O projeto é uma parceria da Secretaria de Educação com o Tik Tok, influenciadores digitais e a produtora KondZilla, dona de um dos maiores canais no YouTube e responsável pelos videoclipes de maior sucesso do funk. Na campanha, serão divulgados 12 vídeos na rede social, gravados por seis influenciadores digitais, como Esdras Saturnino e Caio Pericinoto. Eles utilizam a linguagem divertida dos vídeos do TikTok para divulgar o Centro de Mídias da Educação São Paulo e incentivar os estudantes a entregarem os trabalhos escolares.
Acolhimento de estudantes
Com a data da reabertura das escolas e retorno às aulas presenciais ainda incertas devido a pandemia, especialistas dizem que este é o momento de acolher os estudantes. Por isso, eles defendem as ações dos professores de buscarem alunos pela internet, telefone e até pessoalmente nestes últimos dias do ano letivo para que entreguem as atividades online.
Para a professora Neide Noffs, titular do Departamento de Formação Docente, Gestão e Tecnologias da PUC-SP (Pontifícia Universidade Católica de São Paulo), os professores estão fazendo o que está ao alcance deles para mudar a realidade dos alunos neste momento. Segundo Neide, os professores estão criando alternativas para se aproximar dos alunos, abrindo uma janela e dizendo para eles que podem ajudar. “Eles estão acolhendo as diferenças dos alunos”, afirmou.
Neide afirmou que os professores estão agindo com bastante dignidade, indo para a linha de frente como os profissionais da saúde com todos os protocolos de segurança e privilegiando o ato de acolher a desigualdade. “Elaboraram atividades remotas, reuniões online e agora estão em um movimento de dizer [para os alunos] 'estamos aqui para nos encontrarmos', falar ao telefone e ir em bairros fazer visitas [aos estudantes que não estão participando das aulas virtuais]”, disse.
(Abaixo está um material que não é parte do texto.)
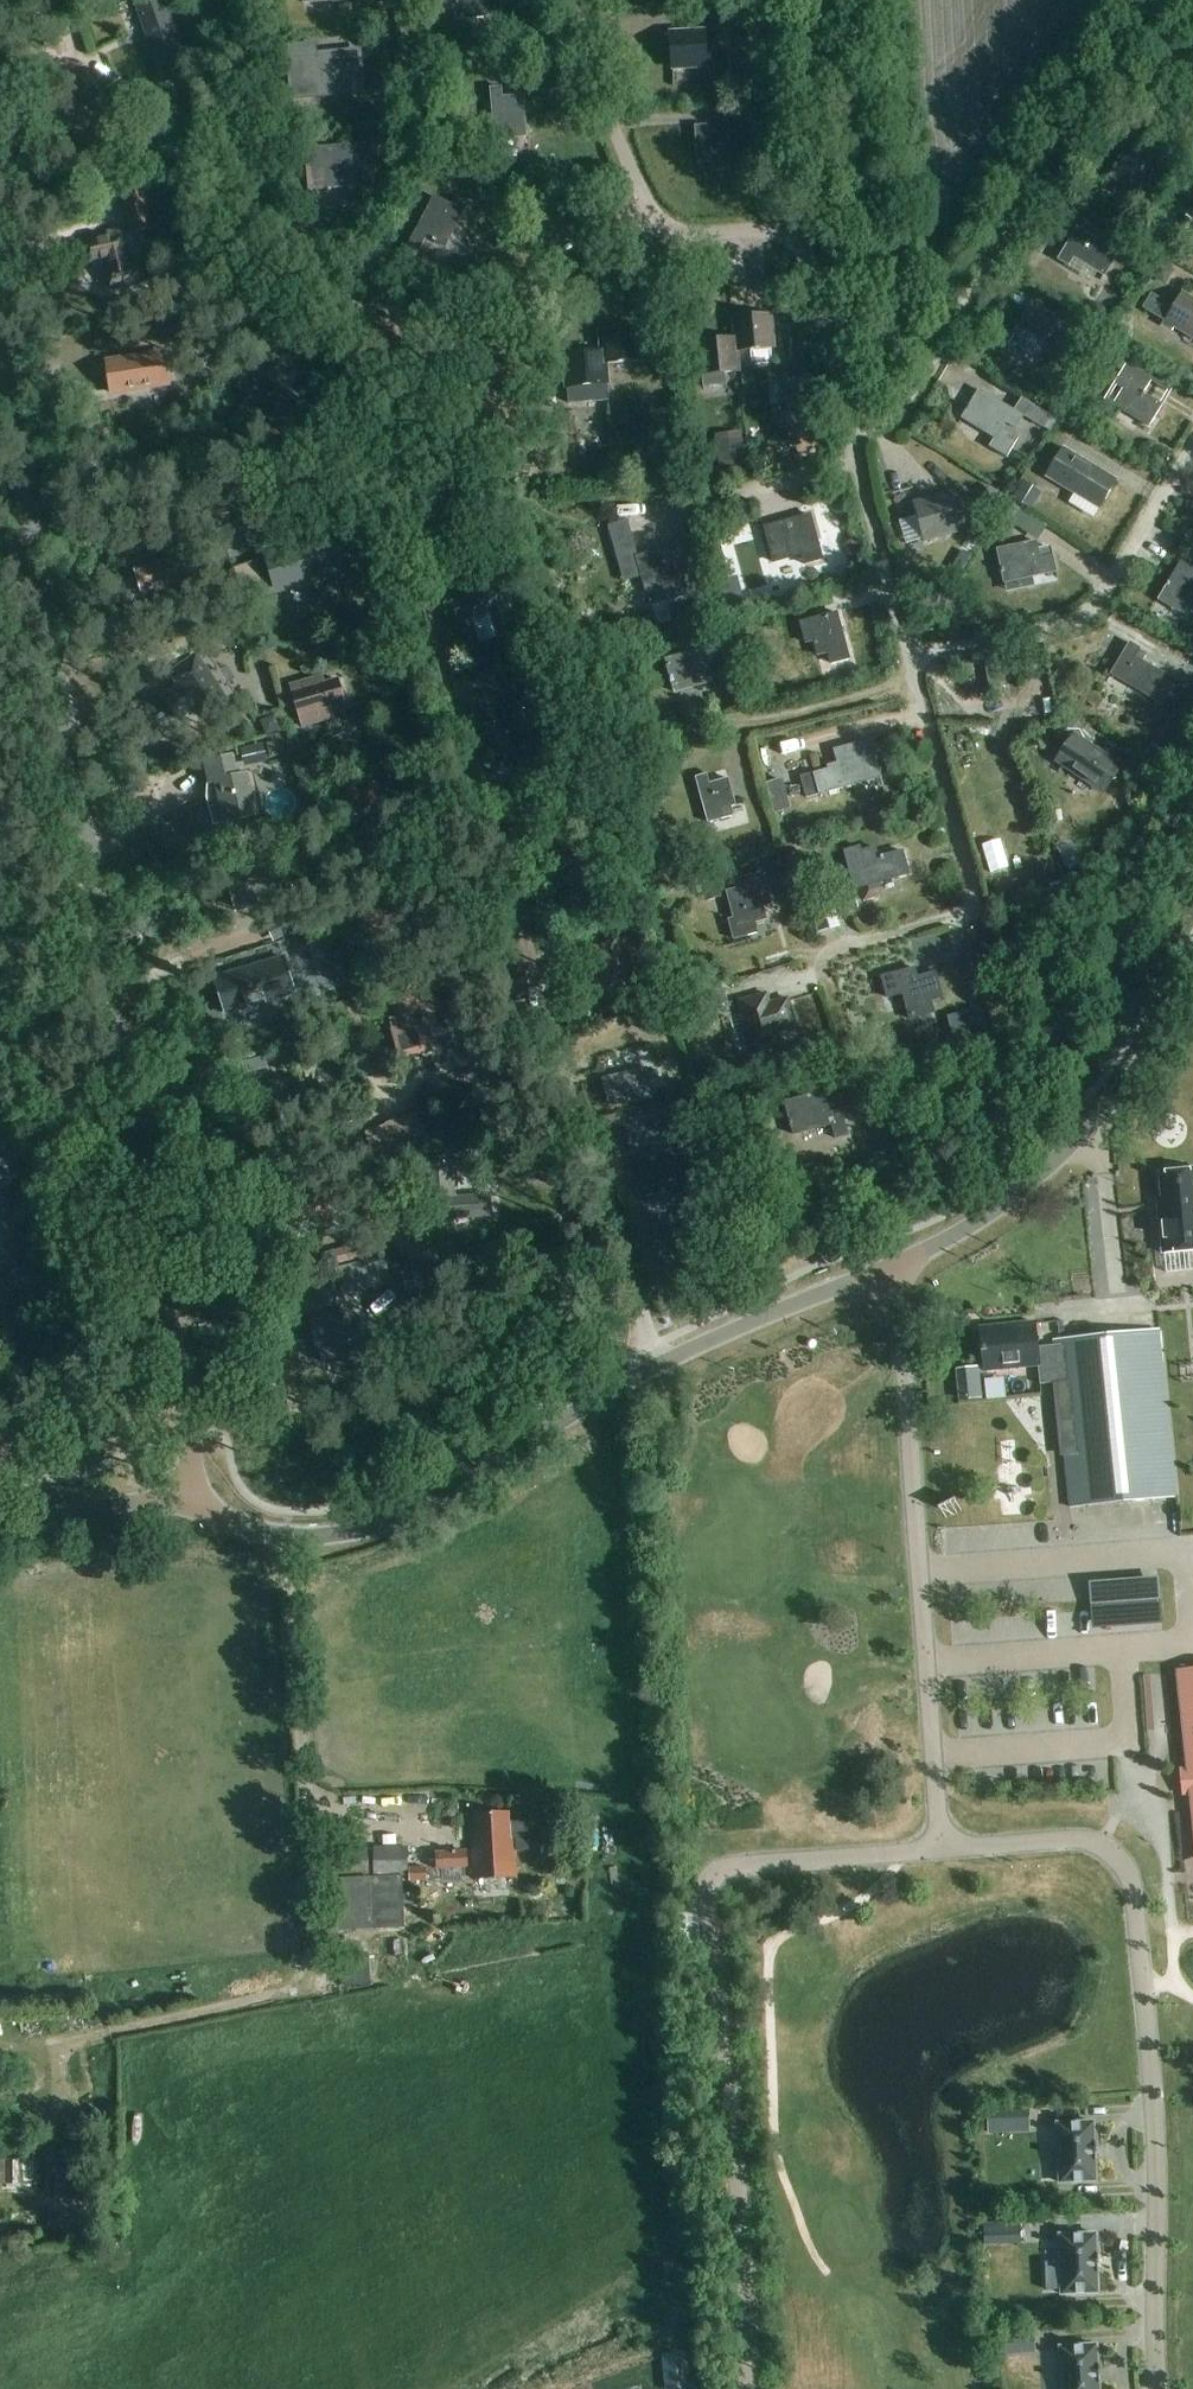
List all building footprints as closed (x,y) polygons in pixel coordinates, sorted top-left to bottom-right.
[(138,2),(150,37),(143,39),(149,57),(156,55),(165,81),(189,73),(164,0),(145,0),(138,2)] [(428,9),(453,7),(454,19),(463,19),(502,15),(501,0),(427,0),(428,9)] [(671,33),(673,69),(705,67),(704,40),(683,41),(682,32),(671,33)] [(358,53),(291,59),(293,82),(306,80),(307,94),(361,89),(360,75),(358,53)] [(729,73),(754,72),(753,55),(729,56),(729,73)] [(70,85),(78,96),(97,83),(89,72),(70,85)] [(122,82),(112,90),(131,118),(142,110),(122,82)] [(526,136),(525,122),(522,95),(502,97),(501,87),(490,88),(495,139),(526,136)] [(127,128),(105,96),(67,122),(81,142),(85,139),(93,151),(127,128)] [(455,112),(444,125),(460,139),(471,125),(455,112)] [(696,127),(698,162),(731,161),(729,134),(707,135),(707,126),(696,127)] [(356,144),(305,148),(308,190),(360,186),(358,162),(371,161),(369,143),(356,144)] [(1152,202),(1162,186),(1169,174),(1125,148),(1108,176),(1152,202)] [(120,192),(130,236),(154,231),(144,187),(120,192)] [(434,197),(412,242),(406,253),(416,259),(427,237),(446,247),(468,203),(456,197),(452,206),(434,197)] [(1077,228),(1058,259),(1057,261),(1069,268),(1071,265),(1087,274),(1090,270),(1104,278),(1119,253),(1077,228)] [(108,238),(84,244),(88,262),(107,258),(110,269),(105,270),(110,289),(147,280),(142,262),(128,265),(126,254),(120,230),(107,233),(108,238)] [(775,276),(755,278),(757,295),(776,293),(775,276)] [(1144,308),(1192,338),(1192,299),(1183,293),(1174,308),(1152,295),(1144,308)] [(1057,319),(1041,309),(1031,304),(1013,335),(1022,341),(1018,348),(1038,360),(1047,345),(1043,342),(1057,319)] [(1107,331),(1115,317),(1098,307),(1090,321),(1107,331)] [(772,360),(771,347),(774,347),(771,315),(733,319),(735,339),(736,338),(737,350),(738,350),(750,349),(752,362),(772,360)] [(604,363),(605,363),(642,360),(639,327),(601,331),(602,351),(603,351),(604,363)] [(736,338),(735,339),(699,342),(702,373),(725,371),(740,370),(738,350),(737,350),(736,338)] [(603,351),(602,351),(566,354),(569,386),(607,383),(605,363),(604,363),(603,351)] [(165,353),(135,358),(140,389),(169,384),(165,353)] [(140,389),(135,358),(106,363),(111,393),(140,389)] [(1143,394),(1152,379),(1127,364),(1115,384),(1123,388),(1114,404),(1149,426),(1162,405),(1143,394)] [(726,383),(725,371),(702,373),(703,385),(726,383)] [(250,396),(239,411),(258,425),(263,417),(293,438),(314,408),(282,387),(276,397),(265,389),(258,384),(250,396)] [(980,390),(963,418),(992,436),(987,445),(1006,457),(1019,437),(1003,428),(1006,423),(1016,428),(1023,416),(1044,429),(1050,419),(1054,422),(1057,416),(1053,414),(1051,416),(1022,398),(1014,411),(980,390)] [(1064,414),(1070,418),(1077,417),(1081,411),(1081,404),(1074,400),(1067,401),(1064,407),(1064,414)] [(718,467),(745,464),(742,439),(715,442),(718,467)] [(1063,447),(1045,476),(1099,509),(1117,480),(1063,447)] [(1023,480),(1012,499),(1026,507),(1037,488),(1023,480)] [(923,500),(912,503),(923,542),(933,539),(966,530),(956,491),(923,500)] [(570,498),(570,526),(628,526),(628,498),(570,498)] [(1012,501),(1003,516),(1015,524),(1025,510),(1012,501)] [(810,515),(785,522),(764,527),(774,563),(802,555),(805,564),(823,559),(810,515)] [(331,538),(276,553),(283,584),(297,580),(309,578),(311,584),(342,576),(331,538)] [(634,538),(615,543),(619,557),(638,552),(634,538)] [(705,544),(710,563),(724,559),(720,541),(705,544)] [(997,550),(1004,582),(1055,571),(1052,556),(1039,559),(1036,541),(997,550)] [(681,543),(636,556),(646,591),(651,606),(696,593),(692,578),(681,543)] [(142,591),(188,575),(179,548),(167,552),(169,558),(135,570),(142,591)] [(254,589),(263,586),(256,561),(246,564),(254,589)] [(1181,562),(1162,595),(1192,613),(1192,569),(1181,562)] [(517,623),(504,579),(487,584),(489,590),(466,596),(472,616),(491,611),(499,637),(514,633),(512,625),(517,623)] [(849,659),(837,612),(800,622),(806,642),(813,640),(817,655),(828,652),(831,663),(849,659)] [(791,626),(764,632),(770,655),(796,649),(791,626)] [(1148,653),(1139,648),(1130,642),(1112,674),(1150,696),(1164,673),(1143,661),(1148,653)] [(674,692),(712,682),(707,663),(719,660),(715,647),(666,660),(674,692)] [(182,687),(163,700),(176,719),(195,705),(202,715),(224,700),(195,658),(173,673),(182,687)] [(531,674),(510,679),(514,694),(535,689),(531,674)] [(319,677),(291,685),(303,726),(333,717),(329,706),(344,702),(338,679),(321,684),(319,677)] [(535,699),(499,709),(503,724),(508,723),(516,752),(548,743),(535,699)] [(274,715),(260,720),(265,735),(279,730),(274,715)] [(1097,733),(1074,718),(1063,735),(1065,737),(1064,742),(1067,744),(1054,762),(1104,795),(1124,766),(1090,743),(1097,733)] [(316,746),(322,758),(348,747),(362,744),(356,725),(341,729),(342,734),(316,746)] [(282,739),(267,742),(270,756),(285,753),(282,739)] [(815,778),(803,782),(807,797),(882,777),(871,739),(833,750),(838,768),(814,774),(815,778)] [(236,755),(204,763),(209,783),(215,781),(225,823),(260,814),(250,771),(240,774),(236,755)] [(733,815),(731,806),(736,805),(728,778),(708,784),(706,774),(695,777),(707,822),(733,815)] [(1152,799),(1163,785),(1149,775),(1139,789),(1152,799)] [(909,874),(903,851),(878,858),(875,848),(862,851),(861,847),(844,851),(848,867),(854,866),(860,887),(861,887),(864,900),(874,897),(873,893),(879,891),(876,882),(909,874)] [(286,871),(276,874),(273,863),(229,876),(238,908),(282,896),(279,885),(290,882),(286,871)] [(822,867),(814,869),(816,879),(825,877),(822,867)] [(737,889),(727,892),(735,919),(729,921),(734,940),(758,934),(755,922),(766,919),(763,907),(772,904),(763,873),(735,880),(737,889)] [(855,895),(838,899),(841,912),(858,908),(855,895)] [(291,912),(271,924),(281,940),(301,928),(291,912)] [(513,951),(497,954),(508,1002),(524,998),(513,951)] [(252,968),(216,979),(226,1012),(294,992),(284,958),(262,965),(252,968)] [(917,977),(915,968),(882,977),(887,997),(903,993),(910,1019),(934,1012),(931,1001),(942,998),(936,972),(917,977)] [(721,989),(706,994),(712,1012),(727,1007),(721,989)] [(442,998),(440,998),(419,1004),(416,992),(392,999),(397,1017),(388,1019),(398,1058),(430,1049),(429,1044),(454,1036),(442,998)] [(766,995),(755,998),(738,1003),(752,1051),(782,1043),(778,1030),(796,1025),(788,998),(769,1004),(766,995)] [(357,1001),(350,1002),(336,1005),(341,1031),(362,1027),(357,1001)] [(626,1053),(600,1059),(605,1078),(602,1079),(609,1109),(654,1097),(652,1090),(648,1073),(647,1068),(631,1072),(626,1053)] [(245,1074),(268,1068),(265,1056),(241,1062),(245,1074)] [(661,1070),(648,1073),(652,1090),(673,1085),(670,1074),(662,1075),(661,1070)] [(255,1088),(266,1127),(293,1120),(288,1100),(297,1097),(292,1079),(283,1082),(283,1080),(255,1088)] [(785,1102),(794,1135),(832,1124),(836,1138),(848,1135),(842,1116),(832,1119),(824,1091),(785,1102)] [(432,1143),(421,1110),(387,1122),(398,1155),(432,1143)] [(683,1113),(664,1117),(671,1152),(690,1148),(683,1113)] [(0,1271),(0,1308),(2,1306),(17,1293),(22,1299),(43,1281),(26,1261),(39,1250),(22,1230),(35,1219),(18,1199),(39,1181),(31,1171),(34,1168),(16,1147),(0,1161),(0,1194),(10,1205),(0,1214),(0,1220),(14,1236),(1,1248),(18,1267),(6,1278),(0,1271)] [(427,1203),(444,1202),(445,1220),(476,1218),(475,1195),(456,1196),(453,1157),(422,1159),(425,1191),(427,1191),(427,1203)] [(676,1161),(638,1170),(648,1212),(686,1204),(676,1161)] [(384,1167),(386,1174),(393,1171),(391,1165),(384,1167)] [(1156,1198),(1161,1252),(1164,1252),(1166,1271),(1192,1269),(1192,1256),(1192,1249),(1192,1170),(1184,1170),(1181,1165),(1166,1166),(1163,1172),(1159,1172),(1161,1197),(1156,1198)] [(421,1205),(419,1188),(399,1190),(400,1206),(421,1205)] [(360,1262),(334,1269),(342,1295),(367,1288),(360,1262)] [(330,1286),(305,1293),(310,1312),(308,1313),(317,1347),(319,1347),(322,1359),(347,1352),(344,1339),(346,1338),(338,1305),(335,1306),(330,1286)] [(1035,1322),(980,1328),(984,1370),(1037,1365),(1039,1385),(1058,1383),(1070,1506),(1175,1496),(1158,1330),(1053,1340),(1053,1345),(1037,1346),(1035,1322)] [(1177,1672),(1192,1809),(1192,1670),(1177,1672)] [(528,1849),(527,1830),(527,1822),(510,1823),(509,1813),(474,1815),(475,1841),(471,1841),(473,1880),(516,1878),(515,1849),(528,1849)] [(334,1850),(336,1879),(368,1877),(366,1848),(334,1850)] [(374,1877),(408,1877),(408,1848),(374,1848),(374,1877)] [(436,1853),(436,1871),(468,1870),(467,1851),(436,1853)] [(409,1868),(409,1882),(427,1882),(427,1867),(409,1868)] [(323,1936),(323,1946),(350,1947),(350,1937),(323,1936)] [(1002,2110),(987,2110),(988,2133),(1003,2132),(1002,2110)] [(1094,2122),(1057,2123),(1060,2183),(1096,2181),(1095,2161),(1097,2161),(1096,2142),(1095,2142),(1094,2122)] [(22,2184),(22,2158),(5,2158),(5,2184),(22,2184)] [(86,2197),(89,2170),(58,2166),(55,2194),(86,2197)] [(1020,2221),(1007,2221),(1008,2243),(1020,2242),(1020,2221)] [(1097,2253),(1096,2233),(1060,2235),(1062,2294),(1098,2293),(1097,2273),(1098,2273),(1098,2253),(1097,2253)] [(1041,2314),(1061,2294),(1035,2268),(1045,2258),(1028,2240),(1007,2260),(1022,2275),(1013,2285),(1041,2314)] [(1010,2332),(996,2333),(998,2354),(1012,2353),(1010,2332)] [(1096,2344),(1060,2347),(1063,2388),(1099,2388),(1099,2383),(1100,2383),(1099,2364),(1098,2364),(1096,2344)] [(688,2374),(669,2376),(670,2388),(680,2388),(689,2388),(688,2374)]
Solange Feitoza Reis, pesquisadora e Técnica de Projetos do Cenpec (Centro de Estudos e Pesquisas em Educação, Cultura e Ação Comunitária), disse que devem ser valorizadas as iniciativas dos professores, técnicos e Secretaria da Educação de mapearem territórios e organizarem a busca ativa das crianças e os adolescentes que estão fora da escola, ou em risco de evasão escolar e vulneráveis economicamente e socialmente, como meninas em risco reprodutivo e deficientes que ficam esquecidos.
“A nossa função agora neste momento é contribuir para o acolhimento dessas crianças e adolescentes”, disse.
Segundo Solange, esta não é uma tarefa fácil porque os professores tiveram toda a prática de trabalho alterada, trocando os alunos em sala de aula por uma tela de computador. Ao mesmo tempo, o estudante também teve que aprender de maneira diferente e as mães foram obrigadas a assumir uma outra tarefa sem ter formação para isso. “As mães não estavam acostumadas a lidar com o erro do filho, não era atribuição delas, era função da escola”, explicou.
Outro agravante destacado pela pesquisadora é que esse período de interrupção das aulas trará impactos na educação, repercutindo no planejamento das políticas educacionais, atividades pedagógicas e pode induzir o aumento da exclusão escolar. “Grandes períodos de afastamento tendem a ter o abandono escolar. A gente tem vários estudos nos Estados Unidos [indicando a evasão escolar] e um levantamento da OCDE [Organização para a Cooperação e Desenvolvimento Econômico ou Econômico] mostra que um grande período de afastamento, mesmo em férias mais expandidas, tem um déficit de retorno”, enfatizou.